Minnesota electrical code requires all bathrooms, kitchens, garages, crawl spaces, and unfinished basements to have ground fault protection installed in those areas of the house where water or moisture could come into contact with an energized part of the system.
Protecting Your Electrical System 24/7 – 365 Days A Year
A GFCI is basically a safeguard for your home, the outlet is constantly monitoring electrical current and if the amount is ever to change even the smallest amount, in a blink of an eye, the GFCI will stop power to that outlet. (Preventing a fire or worse)
Most often, when a GFCI “trips” it is the result of a faulty appliance plugged into the outlet or an outlet down circuit. Before calling a Dean’s Home Service electrician to diagnose the issue, you may want to try this simple home diagnosis.

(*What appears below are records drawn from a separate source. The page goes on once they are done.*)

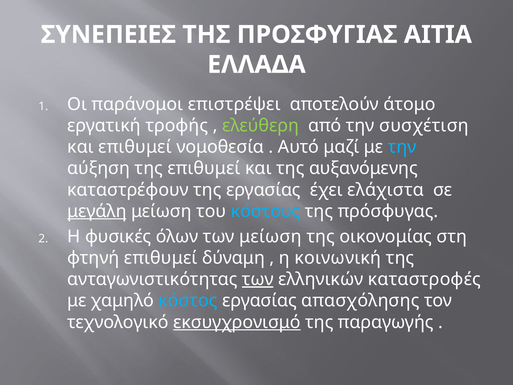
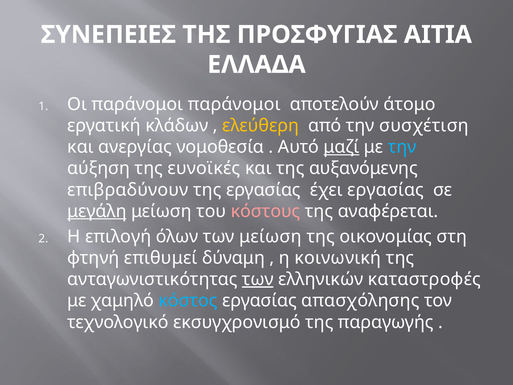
παράνομοι επιστρέψει: επιστρέψει -> παράνομοι
τροφής: τροφής -> κλάδων
ελεύθερη colour: light green -> yellow
και επιθυμεί: επιθυμεί -> ανεργίας
μαζί underline: none -> present
της επιθυμεί: επιθυμεί -> ευνοϊκές
καταστρέφουν: καταστρέφουν -> επιβραδύνουν
έχει ελάχιστα: ελάχιστα -> εργασίας
κόστους colour: light blue -> pink
πρόσφυγας: πρόσφυγας -> αναφέρεται
φυσικές: φυσικές -> επιλογή
εκσυγχρονισμό underline: present -> none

1. Unplug all appliances plugged into or down circuit from the GFCI
2. Reset your GFCI by pushing the button in the center of the outlet and then plug the appliances back into the GFCI one at a time and turn them on to see if any of the appliances are causing the appliance to “trip”.
3. If you plug in your coffee maker and the GFCI immediately trips, it is likely you have a faulty appliance and the GFCI is operating as designed.
If you live in an older home in Minneapolis or St. Paul, having your electrical wiring checked out is important because while older homes are not required to have GFCI outlets unless the wiring is being updated, it’s a good idea to install them anyway.